‘Avengers: End Game’, ‘Wonder Woman 2’, ‘Star Wars’: The biggest movies of 2019
2019 delivered one of the most stacked lineups in recent memory, and the movies of 2019 proved that franchises still ruled the box office. After a 2018 season that saw Marvel and Disney titles claim nearly a third of domestic revenue, audiences returned in force for sequels, reboots, and a few genuine surprises. The year ended with nine films crossing the billion-dollar mark worldwide, a record at the time. From superhero showdowns to live-action remakes, the slate gave fans plenty to debate long after the credits rolled.

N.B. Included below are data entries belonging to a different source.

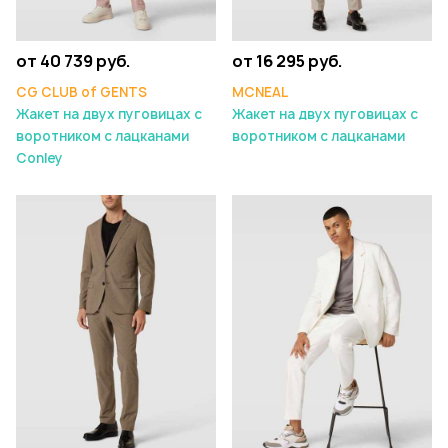
от 40 739 руб.
от 16 295 руб.
CG CLUB of GENTS
MCNEAL
Жакет на двух пуговицах с
Жакет на двух пуговицах с
воротником с лацканами
воротником с лацканами
Conley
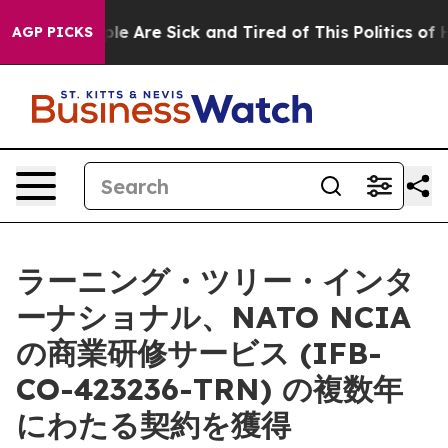
in: “People Are Sick and Tired of This Politics of Hat
AGP PICKS
ラーニング・ツリー・インタ
ーナショナル、NATO NCIA
の商業研修サービス (IFB-
CO-423236-TRN) の複数年
にわたる契約を獲得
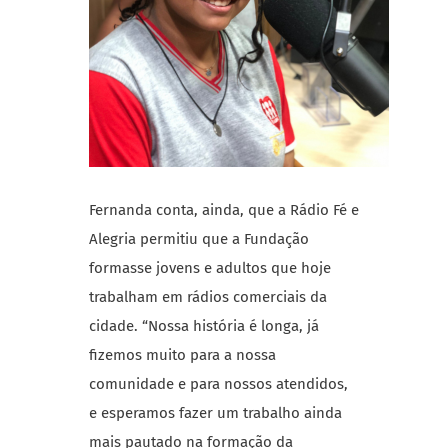
Fernanda conta, ainda, que a Rádio Fé e
Alegria permitiu que a Fundação
formasse jovens e adultos que hoje
trabalham em rádios comerciais da
cidade. “Nossa história é longa, já
fizemos muito para a nossa
comunidade e para nossos atendidos,
e esperamos fazer um trabalho ainda
mais pautado na formação da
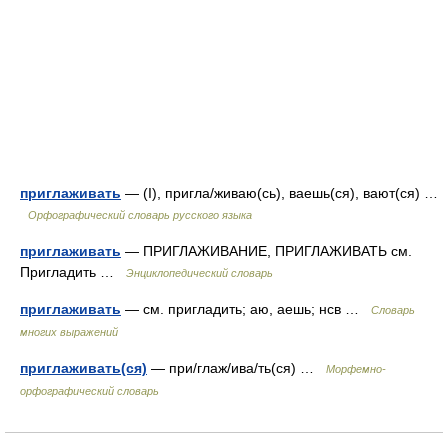
приглаживать
— (I), пригла/живаю(сь), ваешь(ся), вают(ся) …
Орфографический словарь русского языка
приглаживать
— ПРИГЛАЖИВАНИЕ, ПРИГЛАЖИВАТЬ см.
Пригладить …
Энциклопедический словарь
приглаживать
— см. пригладить; аю, аешь; нсв …
Словарь
многих выражений
приглаживать(ся)
— при/глаж/ива/ть(ся) …
Морфемно-
орфографический словарь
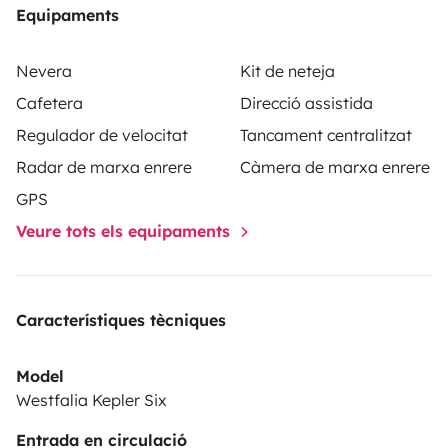
Equipaments
Nevera
Kit de neteja
Cafetera
Direcció assistida
Regulador de velocitat
Tancament centralitzat
Radar de marxa enrere
Càmera de marxa enrere
GPS
Veure tots els equipaments
Característiques tècniques
Model
Westfalia Kepler Six
Entrada en circulació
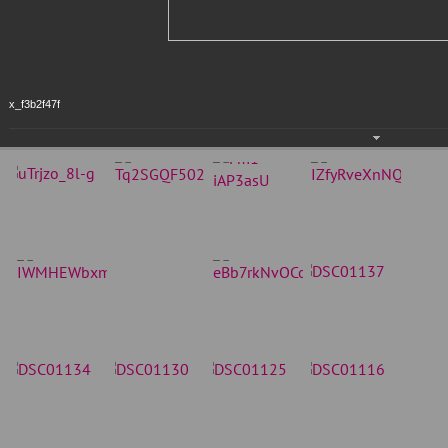
x_f3b2f47f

Some titles met sky-high expectations while others revealed the limits of franchise fatigue. Release dates shifted, marketing campaigns evolved, and pandemic delays pushed one major sequel into 2020. Here is the updated look at the biggest movies of 2019, with corrected titles, release dates, and final numbers.
Avengers: Endgame
Release Date: April 26, 2019
The film opened to $357 million domestically and finished with $2.799 billion worldwide, briefly becoming the highest-grossing movie ever. The story picked up after the snap, sending the surviving Avengers through time to reverse Thanos’s damage. Multiple opening-weekend records fell, and the three-hour runtime did not stop audiences from lining up again for repeat viewings.

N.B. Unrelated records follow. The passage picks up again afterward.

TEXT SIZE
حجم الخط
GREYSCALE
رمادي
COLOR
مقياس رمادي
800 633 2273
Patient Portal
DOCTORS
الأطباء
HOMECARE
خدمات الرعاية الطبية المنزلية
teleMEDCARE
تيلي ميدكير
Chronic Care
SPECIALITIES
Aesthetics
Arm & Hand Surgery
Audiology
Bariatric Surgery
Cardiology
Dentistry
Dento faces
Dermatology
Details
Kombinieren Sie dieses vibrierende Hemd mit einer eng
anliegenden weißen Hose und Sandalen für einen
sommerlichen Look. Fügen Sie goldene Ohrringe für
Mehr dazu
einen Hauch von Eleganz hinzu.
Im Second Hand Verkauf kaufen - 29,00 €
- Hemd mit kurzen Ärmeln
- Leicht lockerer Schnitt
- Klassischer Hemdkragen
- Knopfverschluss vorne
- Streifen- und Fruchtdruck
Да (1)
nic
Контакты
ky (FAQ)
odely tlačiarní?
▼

Star Wars: The Rise of Skywalker
Release Date: December 20, 2019
The ninth episode closed the sequel trilogy with a $1.077 billion worldwide gross. Daisy Ridley, John Boyega, Oscar Isaac, and Adam Driver returned for the final chapter, which mixed fan-service callbacks with mixed critical notices. The film capped a decade of Disney-era Star Wars releases that arrived like clockwork until profitability questions slowed the pace.
It: Chapter 2
Release Date: September 6, 2019
The Losers Club reunited as adults to face Pennywise again, and the sequel earned $473.1 million worldwide. Bill Skarsgård’s clown remained the central threat, while the grown-up cast brought new layers to characters last seen in the 2017 hit. Jump scares and practical effects carried the horror legacy forward.
Wonder Woman 1984
Release Date: December 25, 2020
Originally slated for November 2019, the sequel shifted to late 2020 because of pandemic theater closures. Gal Gadot returned as Diana Prince, now facing Cheetah in an 1980s setting. The film grossed $169.6 million worldwide, a sharp drop from the first entry yet still notable for maintaining the DCEU’s female-lead momentum under different circumstances.

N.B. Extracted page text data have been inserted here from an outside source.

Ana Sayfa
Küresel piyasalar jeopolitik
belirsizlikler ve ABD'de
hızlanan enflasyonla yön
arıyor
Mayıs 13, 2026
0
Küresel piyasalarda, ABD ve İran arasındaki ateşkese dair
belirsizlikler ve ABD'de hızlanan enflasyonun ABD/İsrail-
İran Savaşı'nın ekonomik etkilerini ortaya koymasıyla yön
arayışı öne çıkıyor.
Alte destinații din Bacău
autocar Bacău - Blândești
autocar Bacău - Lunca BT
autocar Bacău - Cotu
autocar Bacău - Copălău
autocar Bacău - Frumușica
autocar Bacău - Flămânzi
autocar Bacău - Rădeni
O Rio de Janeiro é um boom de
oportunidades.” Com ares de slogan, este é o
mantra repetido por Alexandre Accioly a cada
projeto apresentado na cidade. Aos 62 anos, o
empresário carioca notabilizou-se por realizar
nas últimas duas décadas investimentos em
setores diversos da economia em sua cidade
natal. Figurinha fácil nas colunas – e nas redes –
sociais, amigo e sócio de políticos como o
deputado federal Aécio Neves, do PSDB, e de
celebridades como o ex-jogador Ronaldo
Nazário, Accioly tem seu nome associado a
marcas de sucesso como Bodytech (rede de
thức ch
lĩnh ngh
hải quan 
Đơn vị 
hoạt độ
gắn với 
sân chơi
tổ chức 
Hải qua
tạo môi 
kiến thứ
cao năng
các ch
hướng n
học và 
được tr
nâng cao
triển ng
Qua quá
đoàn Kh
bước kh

2019 Box Office Records and Milestones
Nine films crossed the billion-dollar threshold, the highest number for any single year up to that point. Disney titles dominated the list, with Marvel and Star Wars entries providing the biggest swings. Avengers: Endgame topped the chart until 2021, and the sheer volume of blockbusters kept multiplexes busy through every season. The year confirmed that event cinema still drew crowds when marketing aligned with audience expectations.
The Rise of Live-Action Remakes in 2019
Disney continued its strategy of revisiting animated classics with high-profile casts and updated visuals. Dumbo arrived in March under Tim Burton’s direction, while The Lion King followed in July with photorealistic animals and a voice cast led by Donald Glover and Beyoncé. Both films leaned on nostalgia while testing how much audiences would pay to see familiar stories in new formats. The approach proved commercially resilient even when critical reactions varied.
Female-Led Superhero Breakthroughs
Captain Marvel became the first female-led superhero film to reach $1 billion worldwide, opening March 8 and finishing at $1.128 billion. Brie Larson’s performance anchored the origin story and set up her role in Endgame. Wonder Woman 1984 later extended the trend despite its delayed release, showing studios that audiences would support women in the lead when the films delivered spectacle and character focus.
Horror and Action Franchise Momentum
Sequels in both genres held strong. It: Chapter Two earned $473 million, proving horror could sustain large-scale follow-ups. John Wick: Chapter 3 – Parabellum added $328 million to the Keanu Reeves series, extending the neo-noir action streak with inventive set pieces. These films showed that mid-budget franchises could still compete when audiences trusted the tone and lead performers.
Looking back, the movies of 2019 delivered on the promise of spectacle while exposing the risks of over-saturation. Record-breaking openings sat beside delayed releases and pandemic disruptions, yet the year still produced several titles that reshaped franchise expectations. The numbers and the conversations they sparked continue to influence how studios plan their biggest bets today.